….For Sony to reconsider the whole imbedded spyware thing on CD releases; I work a Saturday afternoon shift at the classical music station side of Texas Public Radio. Nearly everything we play… no strike that… it’s everything we play… is on CD. We have a couple of shelves of vinyl recordings, mostly rare opera performances, but the record player in the studio is so far off the schedule of playback machines in use that it’s a special chore to route it through the board, so something on vinyl can even be aired. And the other key thing to know is that everything that used to be played back on cart decks, or on reel to reel tape recorders, is now on computer. Everything in the production studio is edited by computer, programs are downloaded from satellite feeds, stored on computer, and played back for airing… on computer. Even the music library itself is indexed with computer software…. No more cabinets full of little 3 by 5 file cards.
The prospect of taking a recent Sony release into the production studio, and using a selection from it for a pre-recorded program, or one of the staff popping it into the CD drive of their desk computer to review… and corrupting the production and library index on which the whole station depends… well, it is enough to give us all the cold shivers. I’ve been told that the station librarian is not ordering any new Sony classical releases until this whole thing is resolved.
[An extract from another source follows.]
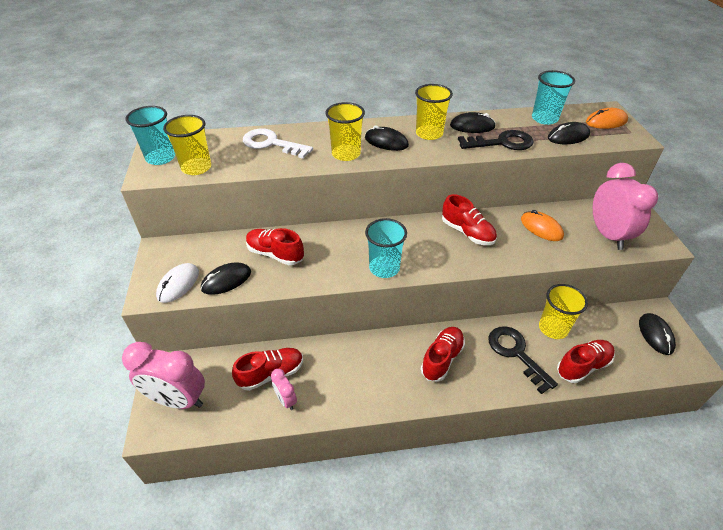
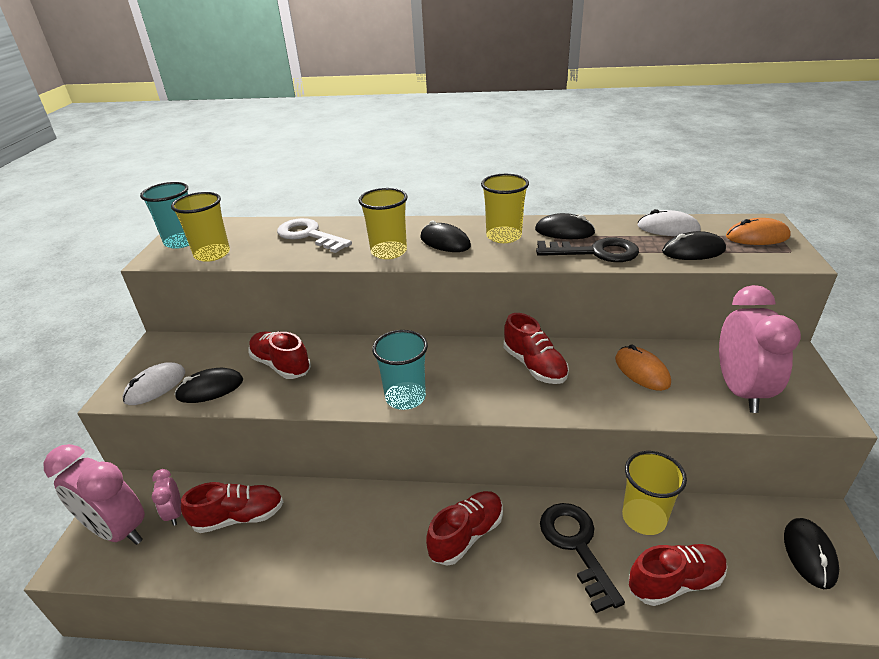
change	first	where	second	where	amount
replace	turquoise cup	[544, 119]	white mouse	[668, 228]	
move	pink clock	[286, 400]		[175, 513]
Now, there are probably series techies out there who can explain that the chances of this happening are pretty low, that Sony’s anti-piracy spyware couldn’t possibly damage our library and production set-up, and would they even bother doing this with classical releases anyway? But however small that chance would be, we still can’t take it. CD’s with potentially damaging programs hidden in them, versus the security of systems upon which the whole station’s programming depends?
Ummm… not going to happen. And other radio stations are just as— or even more– dependent on library and production software, so I suspect other stations may be considering the same kind of embargo. I wonder if Sony even considered this aspect… it’s not that radio stations buy a lot… but they have a great many listeners, still. I suspect that Sony did not think this one out very thoroughly, or consider secondary ramifications like this one.